Researchers at Yale University, New Haven, have optimized a polymer-based mRNA vehicle for targeted lung delivery and demonstrated the potential of the platform for mucosal vaccination against respiratory pathogens.
In a paper, “Polymer nanoparticles deliver mRNA to the lung for mucosal vaccination,” published in Science Translational Medicine, the team introduces their creation of inhalable messenger RNA (mRNA) for therapeutic use.
Clinical research has been searching for an efficient and targeted way to deliver mRNA to the lungs for various therapeutic applications, including protein replacement therapies, gene editing and vaccination. The main challenges have been maintaining mRNA stability and avoiding immune interference.
The Yale team created PACE (Polymerized Albumin Conjugates for mRNA Encapsulation) polymer formulations to deliver local mRNA to the lungs. The researchers optimized PACE polyplexes to enhance mRNA protection, transfection efficiency, and antigen presentation for effective lung-specific therapeutic and vaccination strategies.
To stabilize PACE, an optimized ratio of polyethylene glycol (PEG) molecules were integrated into the polymer structure during the enzymatic copolymerization process, which stabilized the polyplexes and modified key characteristics. PEG was able to affect the size, surface charge, and other properties of the polyplexes, making them more suitable for loading and effective at mRNA delivery to lung cells.
The stabilized formulation performed poorly in an in vitro cell culture experiment. The researchers note that traditional cell culture methods are not good predictors of delivery systems, either positively or negatively. The environment within the body, especially the lungs, interacts very differently than a collection of cells. For instance, the mucosal surfaces are missing, and those surfaces are exactly what the PACE-PEG system is designed to take advantage of. The real test would come in vivo with a mouse model.
The researchers encapsulated mRNA encoding the spike protein from SARS-CoV-2 into PACE and inoculated mice susceptible to SARS-CoV-2 infection. Mice received a 10-μg dose of PACE-mRNA delivered intranasally on days 0 and 28. The development of adaptive immunity in the mediastinal lymph nodes was tested and confirmed 14 days after the boost.

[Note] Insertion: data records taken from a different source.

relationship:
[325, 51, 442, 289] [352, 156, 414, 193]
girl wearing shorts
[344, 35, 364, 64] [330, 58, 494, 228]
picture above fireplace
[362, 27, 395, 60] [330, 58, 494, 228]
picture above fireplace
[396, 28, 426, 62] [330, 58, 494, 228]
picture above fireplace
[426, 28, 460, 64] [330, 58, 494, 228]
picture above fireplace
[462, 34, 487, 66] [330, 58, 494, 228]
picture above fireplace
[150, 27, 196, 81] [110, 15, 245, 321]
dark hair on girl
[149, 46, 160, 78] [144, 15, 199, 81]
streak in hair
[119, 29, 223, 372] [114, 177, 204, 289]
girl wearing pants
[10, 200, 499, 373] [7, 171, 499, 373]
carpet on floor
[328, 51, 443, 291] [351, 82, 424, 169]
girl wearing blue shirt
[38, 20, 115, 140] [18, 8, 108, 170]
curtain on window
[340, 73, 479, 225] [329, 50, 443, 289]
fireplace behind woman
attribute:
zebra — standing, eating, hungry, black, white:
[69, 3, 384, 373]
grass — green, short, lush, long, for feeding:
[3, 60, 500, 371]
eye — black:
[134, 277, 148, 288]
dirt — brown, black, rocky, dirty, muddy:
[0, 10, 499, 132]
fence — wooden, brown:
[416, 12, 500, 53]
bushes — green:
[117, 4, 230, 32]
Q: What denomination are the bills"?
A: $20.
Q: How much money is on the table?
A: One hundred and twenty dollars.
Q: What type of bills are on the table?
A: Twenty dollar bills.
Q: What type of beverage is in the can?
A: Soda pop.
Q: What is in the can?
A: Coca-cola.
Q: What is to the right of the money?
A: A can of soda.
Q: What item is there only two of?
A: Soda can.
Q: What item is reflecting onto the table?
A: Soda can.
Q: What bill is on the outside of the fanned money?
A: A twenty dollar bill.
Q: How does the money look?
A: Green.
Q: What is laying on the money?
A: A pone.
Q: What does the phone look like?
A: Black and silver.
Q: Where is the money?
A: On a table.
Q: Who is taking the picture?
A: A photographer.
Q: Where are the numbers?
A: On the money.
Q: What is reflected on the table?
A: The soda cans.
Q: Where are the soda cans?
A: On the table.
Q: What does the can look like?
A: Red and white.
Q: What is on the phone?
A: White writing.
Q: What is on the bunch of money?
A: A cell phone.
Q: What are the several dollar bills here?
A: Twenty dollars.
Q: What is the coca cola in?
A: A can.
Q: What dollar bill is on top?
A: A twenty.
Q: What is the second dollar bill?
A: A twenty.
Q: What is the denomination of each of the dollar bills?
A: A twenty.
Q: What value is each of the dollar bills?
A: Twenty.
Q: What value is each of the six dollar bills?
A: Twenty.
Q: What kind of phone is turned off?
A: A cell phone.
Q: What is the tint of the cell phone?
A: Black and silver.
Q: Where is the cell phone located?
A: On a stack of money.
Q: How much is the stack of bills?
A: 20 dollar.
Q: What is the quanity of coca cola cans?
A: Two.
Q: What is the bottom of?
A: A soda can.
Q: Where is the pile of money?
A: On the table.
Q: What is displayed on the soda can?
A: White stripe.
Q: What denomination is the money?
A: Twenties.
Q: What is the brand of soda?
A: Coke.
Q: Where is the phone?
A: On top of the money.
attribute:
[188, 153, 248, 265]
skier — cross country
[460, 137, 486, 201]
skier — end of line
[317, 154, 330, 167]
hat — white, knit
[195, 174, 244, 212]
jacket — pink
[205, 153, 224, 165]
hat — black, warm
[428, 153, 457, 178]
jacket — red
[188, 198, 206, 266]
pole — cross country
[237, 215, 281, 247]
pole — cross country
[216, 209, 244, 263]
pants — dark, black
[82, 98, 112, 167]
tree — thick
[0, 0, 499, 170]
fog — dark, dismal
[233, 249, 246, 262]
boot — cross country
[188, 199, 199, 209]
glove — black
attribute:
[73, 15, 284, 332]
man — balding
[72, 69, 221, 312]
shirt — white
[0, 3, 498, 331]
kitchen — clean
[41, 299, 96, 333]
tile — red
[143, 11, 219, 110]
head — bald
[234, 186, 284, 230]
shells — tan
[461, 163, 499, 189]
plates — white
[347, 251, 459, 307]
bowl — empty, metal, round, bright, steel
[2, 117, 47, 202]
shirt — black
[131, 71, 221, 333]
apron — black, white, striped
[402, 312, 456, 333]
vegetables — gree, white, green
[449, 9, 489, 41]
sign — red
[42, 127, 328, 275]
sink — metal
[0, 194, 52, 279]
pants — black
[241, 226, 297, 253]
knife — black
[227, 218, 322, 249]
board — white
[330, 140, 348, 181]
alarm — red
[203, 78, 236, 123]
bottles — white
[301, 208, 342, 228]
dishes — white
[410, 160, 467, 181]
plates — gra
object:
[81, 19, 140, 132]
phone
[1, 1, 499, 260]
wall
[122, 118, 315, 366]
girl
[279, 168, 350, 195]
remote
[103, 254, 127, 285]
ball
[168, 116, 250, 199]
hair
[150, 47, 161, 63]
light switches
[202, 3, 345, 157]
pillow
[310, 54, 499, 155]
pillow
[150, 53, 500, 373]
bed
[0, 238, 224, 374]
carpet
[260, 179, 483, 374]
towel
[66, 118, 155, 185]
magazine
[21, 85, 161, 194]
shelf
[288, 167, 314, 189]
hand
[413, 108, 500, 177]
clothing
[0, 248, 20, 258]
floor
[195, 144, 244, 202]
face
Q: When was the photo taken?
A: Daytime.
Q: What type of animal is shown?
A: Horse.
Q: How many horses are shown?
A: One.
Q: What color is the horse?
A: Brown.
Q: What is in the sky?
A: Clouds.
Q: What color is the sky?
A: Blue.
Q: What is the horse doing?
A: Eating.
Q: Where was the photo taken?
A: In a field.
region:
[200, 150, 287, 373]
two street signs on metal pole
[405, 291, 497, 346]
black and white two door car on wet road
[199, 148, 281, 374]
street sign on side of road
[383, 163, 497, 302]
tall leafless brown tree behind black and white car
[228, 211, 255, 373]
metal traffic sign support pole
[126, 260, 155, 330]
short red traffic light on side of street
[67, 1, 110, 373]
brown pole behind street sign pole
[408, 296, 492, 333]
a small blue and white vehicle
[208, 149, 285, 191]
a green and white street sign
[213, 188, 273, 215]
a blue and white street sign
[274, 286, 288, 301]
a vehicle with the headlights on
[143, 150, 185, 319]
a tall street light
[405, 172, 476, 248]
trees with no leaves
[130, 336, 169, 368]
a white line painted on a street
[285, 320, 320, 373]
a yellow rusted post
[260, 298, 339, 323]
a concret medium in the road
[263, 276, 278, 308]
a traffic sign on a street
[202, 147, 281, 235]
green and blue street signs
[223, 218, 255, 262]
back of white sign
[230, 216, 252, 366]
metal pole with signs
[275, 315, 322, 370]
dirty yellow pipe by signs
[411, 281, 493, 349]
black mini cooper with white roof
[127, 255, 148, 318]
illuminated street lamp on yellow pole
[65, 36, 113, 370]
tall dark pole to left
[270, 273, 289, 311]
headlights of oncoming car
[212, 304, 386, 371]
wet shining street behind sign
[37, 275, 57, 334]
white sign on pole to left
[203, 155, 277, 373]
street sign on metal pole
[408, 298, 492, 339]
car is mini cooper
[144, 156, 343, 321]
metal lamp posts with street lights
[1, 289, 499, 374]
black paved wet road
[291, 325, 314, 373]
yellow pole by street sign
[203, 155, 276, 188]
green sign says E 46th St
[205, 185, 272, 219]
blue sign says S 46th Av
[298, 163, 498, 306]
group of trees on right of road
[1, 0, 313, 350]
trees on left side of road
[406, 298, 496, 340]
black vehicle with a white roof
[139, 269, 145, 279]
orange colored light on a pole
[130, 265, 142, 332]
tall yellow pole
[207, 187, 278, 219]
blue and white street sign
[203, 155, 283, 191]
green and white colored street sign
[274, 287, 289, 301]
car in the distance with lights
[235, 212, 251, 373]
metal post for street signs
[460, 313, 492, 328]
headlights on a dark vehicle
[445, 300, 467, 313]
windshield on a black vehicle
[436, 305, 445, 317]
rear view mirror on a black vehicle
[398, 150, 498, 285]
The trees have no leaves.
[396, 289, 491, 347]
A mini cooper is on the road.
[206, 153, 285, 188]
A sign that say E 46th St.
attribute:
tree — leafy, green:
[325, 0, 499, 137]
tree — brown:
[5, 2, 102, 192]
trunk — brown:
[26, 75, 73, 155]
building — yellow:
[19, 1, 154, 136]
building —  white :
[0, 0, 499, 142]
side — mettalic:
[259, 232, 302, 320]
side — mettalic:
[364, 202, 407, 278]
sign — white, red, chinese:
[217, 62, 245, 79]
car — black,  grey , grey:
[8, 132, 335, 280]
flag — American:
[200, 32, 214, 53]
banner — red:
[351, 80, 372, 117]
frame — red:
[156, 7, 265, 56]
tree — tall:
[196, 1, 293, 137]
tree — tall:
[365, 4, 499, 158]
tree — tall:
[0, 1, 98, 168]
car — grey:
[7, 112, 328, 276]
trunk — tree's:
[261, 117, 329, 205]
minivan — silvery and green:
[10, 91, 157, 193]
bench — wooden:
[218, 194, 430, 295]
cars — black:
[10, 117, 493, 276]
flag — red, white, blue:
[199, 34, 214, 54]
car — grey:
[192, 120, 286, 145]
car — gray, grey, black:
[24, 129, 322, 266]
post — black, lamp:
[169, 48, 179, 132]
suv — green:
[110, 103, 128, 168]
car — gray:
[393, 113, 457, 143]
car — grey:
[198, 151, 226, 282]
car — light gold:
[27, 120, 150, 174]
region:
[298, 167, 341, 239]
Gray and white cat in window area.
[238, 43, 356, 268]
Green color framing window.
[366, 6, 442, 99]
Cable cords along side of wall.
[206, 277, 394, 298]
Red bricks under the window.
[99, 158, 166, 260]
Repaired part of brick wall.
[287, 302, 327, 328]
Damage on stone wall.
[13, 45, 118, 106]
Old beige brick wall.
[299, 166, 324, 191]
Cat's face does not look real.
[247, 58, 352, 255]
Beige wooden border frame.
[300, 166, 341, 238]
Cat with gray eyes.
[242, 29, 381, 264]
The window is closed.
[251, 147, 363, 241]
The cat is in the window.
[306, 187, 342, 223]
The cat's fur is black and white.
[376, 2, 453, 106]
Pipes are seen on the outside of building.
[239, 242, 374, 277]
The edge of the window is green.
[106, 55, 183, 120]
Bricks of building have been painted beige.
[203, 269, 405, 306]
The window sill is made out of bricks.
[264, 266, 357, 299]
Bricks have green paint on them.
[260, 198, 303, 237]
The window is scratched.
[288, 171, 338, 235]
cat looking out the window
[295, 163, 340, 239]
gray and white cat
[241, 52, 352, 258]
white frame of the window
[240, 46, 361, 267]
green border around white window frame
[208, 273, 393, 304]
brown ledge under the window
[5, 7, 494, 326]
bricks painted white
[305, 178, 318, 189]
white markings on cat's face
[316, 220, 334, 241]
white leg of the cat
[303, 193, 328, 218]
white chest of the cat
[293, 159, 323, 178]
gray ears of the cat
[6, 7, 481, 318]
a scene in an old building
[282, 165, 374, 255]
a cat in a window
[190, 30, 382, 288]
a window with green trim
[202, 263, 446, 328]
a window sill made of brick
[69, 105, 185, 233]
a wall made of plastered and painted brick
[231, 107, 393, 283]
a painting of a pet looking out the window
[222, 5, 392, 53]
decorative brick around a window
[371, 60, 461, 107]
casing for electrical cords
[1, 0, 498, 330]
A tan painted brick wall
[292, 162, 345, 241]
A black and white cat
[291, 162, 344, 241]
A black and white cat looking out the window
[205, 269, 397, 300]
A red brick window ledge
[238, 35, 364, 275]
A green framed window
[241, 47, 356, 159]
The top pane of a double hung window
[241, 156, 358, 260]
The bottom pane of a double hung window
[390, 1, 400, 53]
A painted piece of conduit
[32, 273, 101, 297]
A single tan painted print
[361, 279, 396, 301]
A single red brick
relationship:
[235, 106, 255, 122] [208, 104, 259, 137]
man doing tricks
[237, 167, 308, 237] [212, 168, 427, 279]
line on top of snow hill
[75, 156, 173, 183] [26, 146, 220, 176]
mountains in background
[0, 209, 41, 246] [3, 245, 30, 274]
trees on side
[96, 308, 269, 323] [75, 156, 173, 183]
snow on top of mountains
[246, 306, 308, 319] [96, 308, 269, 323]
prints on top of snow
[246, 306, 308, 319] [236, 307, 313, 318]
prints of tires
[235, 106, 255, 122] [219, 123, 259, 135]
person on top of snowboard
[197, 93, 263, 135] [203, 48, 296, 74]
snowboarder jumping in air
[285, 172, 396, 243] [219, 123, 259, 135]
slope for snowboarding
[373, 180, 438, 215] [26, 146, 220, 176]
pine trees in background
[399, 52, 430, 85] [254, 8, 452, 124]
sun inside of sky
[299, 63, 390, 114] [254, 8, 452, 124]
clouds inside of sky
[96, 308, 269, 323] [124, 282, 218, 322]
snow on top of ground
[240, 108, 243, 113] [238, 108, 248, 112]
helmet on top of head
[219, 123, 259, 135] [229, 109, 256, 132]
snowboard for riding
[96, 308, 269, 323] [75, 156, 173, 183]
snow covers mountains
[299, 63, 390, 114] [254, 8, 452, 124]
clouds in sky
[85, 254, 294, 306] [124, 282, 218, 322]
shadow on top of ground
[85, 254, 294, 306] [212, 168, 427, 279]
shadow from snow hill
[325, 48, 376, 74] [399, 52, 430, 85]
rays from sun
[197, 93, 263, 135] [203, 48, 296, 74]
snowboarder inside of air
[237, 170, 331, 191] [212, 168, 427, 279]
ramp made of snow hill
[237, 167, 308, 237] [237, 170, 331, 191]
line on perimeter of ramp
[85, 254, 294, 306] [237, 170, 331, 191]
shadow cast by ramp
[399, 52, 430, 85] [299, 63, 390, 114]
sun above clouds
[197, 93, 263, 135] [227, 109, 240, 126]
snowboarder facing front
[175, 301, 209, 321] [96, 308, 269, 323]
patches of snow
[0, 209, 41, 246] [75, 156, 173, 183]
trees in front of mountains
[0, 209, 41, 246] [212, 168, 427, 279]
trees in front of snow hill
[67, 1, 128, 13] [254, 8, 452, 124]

After assessing the local immune response, the researchers examined lung tissues, blood serum, and bronchoalveolar lavage fluid for local and systemic antigen-specific T-cell and antibody responses. Transfection occurred primarily in lung epithelial cells and antigen-presenting cells, two cell types that are relevant targets for pulmonary diseases
The vaccination successfully increased spike protein-specific CD8+ T cells in the lung tissue and circulating CD8+ T cells in the bloodstream. CD8+ T cells expressed markers indicative of tissue-resident memory. Both circulating and mucosal IgG antibodies were found at significantly higher concentrations in vaccinated mice.
Mice were then introduced to a lethal dose of SARS-CoV-2. PACE-mRNA vaccination significantly reduced the viral burden in the lungs and improved the weight and survival of the vaccinated mice. This protection was attributed to the spike protein-specific immune response induced by the vaccination.
The control group showed no evidence of a spike protein-specific immune response and did not exhibit reduced viral load or improved survival after the viral challenge.
The study presents PACE-mRNA polyplexes as a promising method for efficient and targeted mRNA delivery to the lungs with potential benefits for both therapeutic protein expression and mucosal vaccination against respiratory pathogens.
The study also illustrates the importance of animal models as opposed to cell culture alone in determining real-world effects. The positive results indicate that more research is warranted, with further testing planned on larger animal models.